Only a few weeks ago, Dean aides argued that his anticipated wins in Iowa and New Hampshire would effectively end the race. Joe Trippi—who Dean fired this week—often talked about how any candidate whose strategy was to "hang out" until February 3 would be steamrolled by Dean's killer momentum. Now that Kerry has won both states convincingly, aides don't talk about unstoppable juggernauts but instead remind reporters that the race is a long slog to win the most delegates. "You're talking about two states and very few delegates," says Glantz. "It's a long way to the nomination." Glantz has a point. The race looks very different from the perspective of delegates than it does from the perspective of primary victories. Although few have paid attention, the fact is that, thanks to the support of super-delegates (party leaders who can back any candidate), coming out of New Hampshire Dean is actually beating Kerry in delegates won, 113 to 94.
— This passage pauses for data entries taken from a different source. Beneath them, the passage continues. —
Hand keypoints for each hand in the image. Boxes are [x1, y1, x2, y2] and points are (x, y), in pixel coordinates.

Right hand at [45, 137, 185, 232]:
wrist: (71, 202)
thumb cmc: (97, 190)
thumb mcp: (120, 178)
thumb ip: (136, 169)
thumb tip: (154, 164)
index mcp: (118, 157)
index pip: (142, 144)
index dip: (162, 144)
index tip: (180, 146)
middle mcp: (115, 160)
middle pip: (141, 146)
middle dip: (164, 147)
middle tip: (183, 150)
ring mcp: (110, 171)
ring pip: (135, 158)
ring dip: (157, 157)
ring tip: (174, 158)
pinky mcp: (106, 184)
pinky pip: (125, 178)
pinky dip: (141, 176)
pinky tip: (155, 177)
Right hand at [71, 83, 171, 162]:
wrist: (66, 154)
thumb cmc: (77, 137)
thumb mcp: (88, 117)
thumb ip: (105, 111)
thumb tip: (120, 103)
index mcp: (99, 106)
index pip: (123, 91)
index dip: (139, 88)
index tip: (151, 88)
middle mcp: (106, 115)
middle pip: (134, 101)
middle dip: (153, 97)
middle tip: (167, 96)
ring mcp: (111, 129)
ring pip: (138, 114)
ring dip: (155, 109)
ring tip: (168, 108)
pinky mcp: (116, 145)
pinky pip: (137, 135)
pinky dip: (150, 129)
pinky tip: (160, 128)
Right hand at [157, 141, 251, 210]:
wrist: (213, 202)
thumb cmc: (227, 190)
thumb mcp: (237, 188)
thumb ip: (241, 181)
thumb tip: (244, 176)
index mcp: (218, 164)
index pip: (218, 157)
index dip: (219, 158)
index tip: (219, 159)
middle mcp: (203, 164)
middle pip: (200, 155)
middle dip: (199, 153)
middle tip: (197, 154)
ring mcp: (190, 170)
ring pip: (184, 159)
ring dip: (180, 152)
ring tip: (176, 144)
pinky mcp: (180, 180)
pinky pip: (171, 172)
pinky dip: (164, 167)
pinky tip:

Before, Dean aides argued that they had the only campaign that could fund itself for a long battle into the spring. But it's becoming clear that Dean actually poured a lot of his $40 million into the two early states to finish off the contest before it started. Glantz insists that the campaign has enough money to carry on. "We raised $1.8 million since Iowa," she says. "I don't think they'll stop pumping—as far as money and as far as enthusiasm. ... They don't want to lose faith." But one Dean fund-raiser I talked to early in the day was holding her hands up in prayer as she received exit polls on her cell phone that showed a closer race with Kerry than the final results. Any loss worse than single digits, she said, would be a tough sell with donors. Nonetheless, Dean aides insist the governor is in the race for the long haul. "You have to kill us to get rid of us," says Zephyr Teachout, Dean's Internet guru and the most fervent believer in the Dean revolution. "And this doesn't do that." Maybe not. But the revolution has certainly been postponed. Far from being the leader of an insurrection that transforms the Democratic Party—and even the country—Dean, like the race itself, has come full circle. Once again, he's a scrappy and intriguing outsider nipping at the heels of a strongly favored establishment front-runner. It's as if an entire year of American politics was just one long dream.